EXTRACT TO READ:
CINCINNATI, OH - DECEMBER 7: Le'Veon Bell #26 of the Pittsburgh Steelers carries the ball during the first quarter of the game against the Cincinnati Bengals at Paul Brown Stadium on December 7, 2014 in Cincinnati, Ohio. (Photo by Andy Lyons/Getty Images)

The loss of running back Le’Veon Bell should have been devastating for the Pittsburgh Steelers last year. He was the No. 2 fantasy running back in the league in 2014, and if not for the fact that he was suspended for two games at the start of 2015, would likely have been the No. 1 overall pick in almost all fantasy drafts last year (and still was, in many).

So when Bell tore his MCL in Week 8 and was lost for the year, that should have been a big deal. Instead, veteran DeAngelo Williams stepped in for Bell and went wild. He finished the year as the No. 4 fantasy running back. From Week 9 on, Williams was the No. 1 fantasy running back in the league on a per-game basis, averaging 17 fantasy points a game.

The dropoff from Bell to Williams was tiny, which brings us to our Stat of the Day: Playing 16 games in 2014, Le’Veon Bell put up 287 fantasy points. In 2015, Bell and Williams combined for 279. There just wasn’t any real difference between the two backs from a fantasy standpoint — even on a per-snap basis, Williams' 0.33 points per fantasy opportunity was only slightly behind what Bell produced in 2015 (0.35) and 2014 (0.37).

The numbers weren’t a product of the guys performing at the same time, either. In the five games Bell played and stayed healthy throughout, Williams totaled 13 carried for 35 yards. But without Bell hurt, Williams had six games with 100-plus yards from scrimmage and 11 touchdowns.

That’s a testament to the Steelers’ offensive line, which finished 10th in PFF's offensive line rankings last season despite the absence of center Maurkice Pouncey, who sat out all of 2015 with a leg injury. Pouncey was PFF’s No. 3 center in 2014, and his return should only help the Pittsburgh running game.

Bell is the No. 1 running back in PFF fantasy rankings right now, and No. 3 overall. If we get word that he’s 100 percent to start the season (and he participated in minicamp), there’s a compelling argument to be made for Bell as the No. 1 overall pick.

As for Williams, he’s currently our No. 59 running back. But considering Bell’s history (he’s played 35 of a possible 48 games in his career) and the plug-and-play nature of the Pittsburgh offense, Williams is perhaps the No. 1 handcuff in all of fantasy, and that would be a strong argument for taking him higher entering 2016, even as a running back who just turned 33.

GIVEN RECORDS:
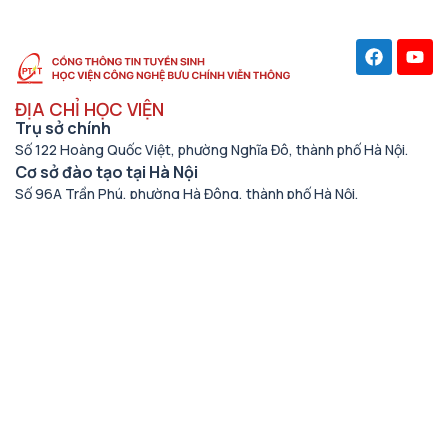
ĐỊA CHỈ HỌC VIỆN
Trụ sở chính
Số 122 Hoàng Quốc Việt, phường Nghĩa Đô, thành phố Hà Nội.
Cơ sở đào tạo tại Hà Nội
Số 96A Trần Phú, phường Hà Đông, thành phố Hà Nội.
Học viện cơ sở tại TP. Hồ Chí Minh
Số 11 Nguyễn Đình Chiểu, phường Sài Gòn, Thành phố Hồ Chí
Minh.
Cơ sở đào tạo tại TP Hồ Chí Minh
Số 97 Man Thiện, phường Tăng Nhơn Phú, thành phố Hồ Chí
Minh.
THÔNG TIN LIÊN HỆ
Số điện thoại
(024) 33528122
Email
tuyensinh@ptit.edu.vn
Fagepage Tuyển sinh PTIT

* * *

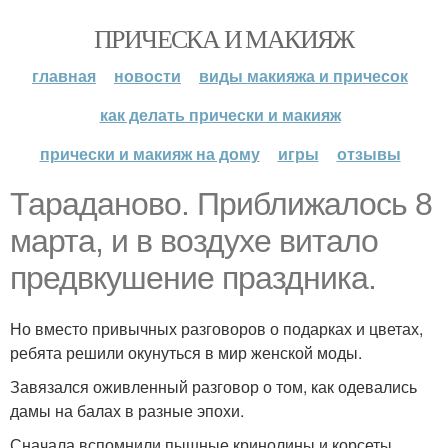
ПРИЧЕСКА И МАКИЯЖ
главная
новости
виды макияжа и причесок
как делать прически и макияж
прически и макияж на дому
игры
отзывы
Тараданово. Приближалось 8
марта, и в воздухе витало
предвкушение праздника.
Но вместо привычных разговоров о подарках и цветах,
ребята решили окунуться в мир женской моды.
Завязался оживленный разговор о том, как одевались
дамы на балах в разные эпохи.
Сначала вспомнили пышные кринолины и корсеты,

QUESTIONS TO ANSWER:
1/ Say whether each statement agrees with the fantasy football article: (a) Bell was suspended for the first two games of 2015; (b) Williams finished 2015 as the No. 1 fantasy running back; (c) Pouncey missed all of 2015 with a knee injury. Answer yes or no for each and quote the deciding words from the article.
2/ According to the fantasy football article, how many fantasy points did Bell and Williams put up together in 2015?
3/ List every football player named in the fantasy football article.

RESPONSES BY ITEM NUMBER:
1/
(a) Yes: "he was suspended for two games at the start of 2015"
(b) No: "He finished the year as the No. 4 fantasy running back."
(c) No: "who sat out all of 2015 with a leg injury"

2/ 279 fantasy points.

3/ Le'Veon Bell, DeAngelo Williams, Maurkice Pouncey